Your task is to copy all of the entries exactly as they are given.

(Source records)
########################################

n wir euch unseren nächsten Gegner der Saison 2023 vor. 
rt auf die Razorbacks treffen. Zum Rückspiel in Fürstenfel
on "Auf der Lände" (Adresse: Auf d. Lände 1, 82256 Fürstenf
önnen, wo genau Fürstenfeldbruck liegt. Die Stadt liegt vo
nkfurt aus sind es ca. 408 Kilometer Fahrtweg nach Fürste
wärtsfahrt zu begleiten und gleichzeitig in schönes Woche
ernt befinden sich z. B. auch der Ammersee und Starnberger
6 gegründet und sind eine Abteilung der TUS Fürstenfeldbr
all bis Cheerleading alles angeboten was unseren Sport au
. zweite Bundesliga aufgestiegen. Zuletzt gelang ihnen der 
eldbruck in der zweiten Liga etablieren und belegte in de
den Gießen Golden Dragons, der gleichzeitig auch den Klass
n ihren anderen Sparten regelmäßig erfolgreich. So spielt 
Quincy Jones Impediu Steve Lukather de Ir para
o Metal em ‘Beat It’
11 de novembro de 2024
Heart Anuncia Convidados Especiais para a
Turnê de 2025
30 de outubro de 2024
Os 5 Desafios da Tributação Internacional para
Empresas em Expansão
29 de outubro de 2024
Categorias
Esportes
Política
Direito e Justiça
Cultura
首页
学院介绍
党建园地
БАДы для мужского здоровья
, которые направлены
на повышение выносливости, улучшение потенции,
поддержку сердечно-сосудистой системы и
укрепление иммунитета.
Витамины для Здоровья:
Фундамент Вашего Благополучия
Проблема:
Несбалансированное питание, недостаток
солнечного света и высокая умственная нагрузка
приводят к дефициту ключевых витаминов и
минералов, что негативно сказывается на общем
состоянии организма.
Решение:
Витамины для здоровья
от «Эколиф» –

########################################

- [SOLUTION]:
n wir euch unseren nächsten Gegner der Saison 2023 vor. 
rt auf die Razorbacks treffen. Zum Rückspiel in Fürstenfel
on "Auf der Lände" (Adresse: Auf d. Lände 1, 82256 Fürstenf
önnen, wo genau Fürstenfeldbruck liegt. Die Stadt liegt vo
nkfurt aus sind es ca. 408 Kilometer Fahrtweg nach Fürste
wärtsfahrt zu begleiten und gleichzeitig in schönes Woche
ernt befinden sich z. B. auch der Ammersee und Starnberger
6 gegründet und sind eine Abteilung der TUS Fürstenfeldbr
all bis Cheerleading alles angeboten was unseren Sport au
. zweite Bundesliga aufgestiegen. Zuletzt gelang ihnen der 
eldbruck in der zweiten Liga etablieren und belegte in de
den Gießen Golden Dragons, der gleichzeitig auch den Klass
n ihren anderen Sparten regelmäßig erfolgreich. So spielt 
Quincy Jones Impediu Steve Lukather de Ir para
o Metal em ‘Beat It’
11 de novembro de 2024
Heart Anuncia Convidados Especiais para a
Turnê de 2025
30 de outubro de 2024
Os 5 Desafios da Tributação Internacional para
Empresas em Expansão
29 de outubro de 2024
Categorias
Esportes
Política
Direito e Justiça
Cultura
首页
学院介绍
党建园地
БАДы для мужского здоровья
, которые направлены
на повышение выносливости, улучшение потенции,
поддержку сердечно-сосудистой системы и
укрепление иммунитета.
Витамины для Здоровья:
Фундамент Вашего Благополучия
Проблема:
Несбалансированное питание, недостаток
солнечного света и высокая умственная нагрузка
приводят к дефициту ключевых витаминов и
минералов, что негативно сказывается на общем
состоянии организма.
Решение:
Витамины для здоровья
от «Эколиф» –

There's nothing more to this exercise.